# Фрагмент документа
= = = =

Вся символика моих снов полна всё той же странно-светлой грустью – всё те же деревья, удивительные и прекрасные, осеняют дома и города без улиц, где таится моя конечная цель.
Почему-то именно в это время года мне особенно не хватает Алексея, и я всё с новой силой чувствую его уход.
Что-то вспомнилась сегодня одна милая привычка нашей с ним жизни. Он часто перед сном любил импровизировать мне маленькие, фантастические новеллы. Началось это всё с забавных, полудетективных приключений английского профессора, носившего почему-то имя «мистер Бизнес». Он изобрел такую машину, которая позволяла ему жить не только в будущем, но и в прошлом. В этом прошлом он разгадывал и распутывал разные таинственные загадки истории и человеческих судеб. К моему стыду, я почти все их позабыла вследствие особенности своей памяти – я плохо помню сюжет. И в стихах, и в прозе помню аромат, стиль, тайну и ауру вещи с необыкновенной стойкостью ощущения.
Из всех этих многосерийных импровизаций я особенно запомнила одну. Однажды мистер Бизнес через время и туманы Парижа проник и приблизился к дому Шопена. За стеклом двери он увидел и услышал, как Шопен сочиняет неведомое потомкам произведение. Записал, затем разорвал и выбросил листки в окно. Их умчал ветер, и мистер Бизнес бросился их собирать. Он собрал их почти все, кроме последних четырех тактов. Долго и тщетно их ищет неутомимый профессор, чтобы полностью открыть своим современникам утраченный шедевр.
Когда Козлик кончил рассказывать эту новеллу, я спросила: а что слышал Бизнес, когда играл Шопен? Тогда он встал и сыграл мне на рояле очаровательную пьесу – без конца. Вот так, вместо рисунка, новелла получила музыкальную иллюстрацию.
Ах, Боже, какое это было счастливое время!
К вам, наверное, зайдет пара моих молодых друзей. Я просила их привезти, если это им удастся, каких-нибудь даров юга, чтобы вас порадовать. Примите их хорошо. Они славные, Мила и Игорь. У себя я бы вас закармливала виноградом, который висит в великом изобилии над шипангом и под навесом. Но, увы, не можете приехать. Я должна смириться с моим разочарованием. Мои самые дорогие, целую всех крепко, и да хранит вас Бог. Лизаньке ни пуха ни пера. Всё будет хорошо.
Мои дорогие, мои милые! <…>
Близок Новый год, девятый год последних часов живого еще Алексея. Он присутствует в своем доме и во мне, и смерть кажется еще более непостижимой и непонятной, чем когда-либо.

= = = =

# Предоставленные данные
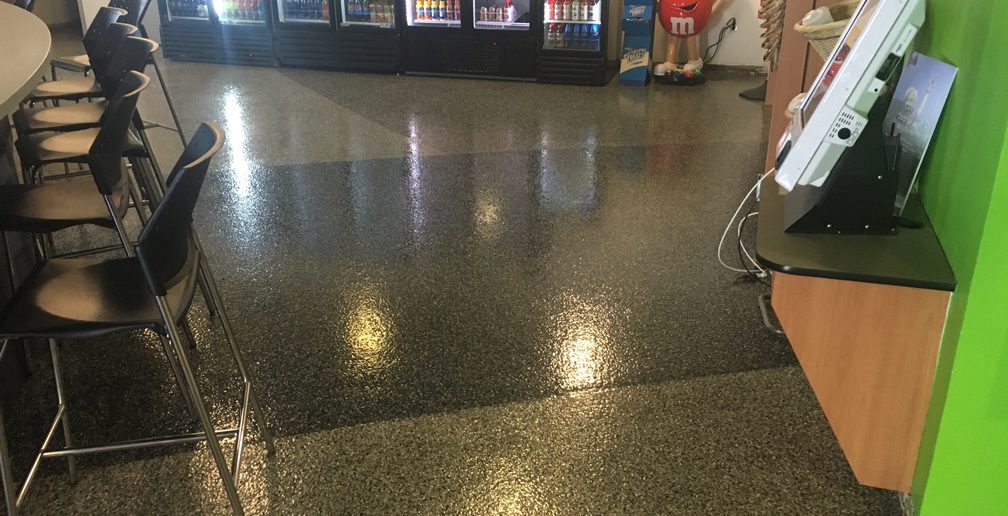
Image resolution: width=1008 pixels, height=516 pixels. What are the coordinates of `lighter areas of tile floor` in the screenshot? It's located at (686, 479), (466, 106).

= = = =

# Письменное задание
Укажите по фрагменту, сколько тактов сочинения Шопена так и не удалось собрать мистеру Бизнесу. Отвечайте, опираясь только на фрагмент.

# Ответ к заданию
Ему не удалось собрать последние четыре такта.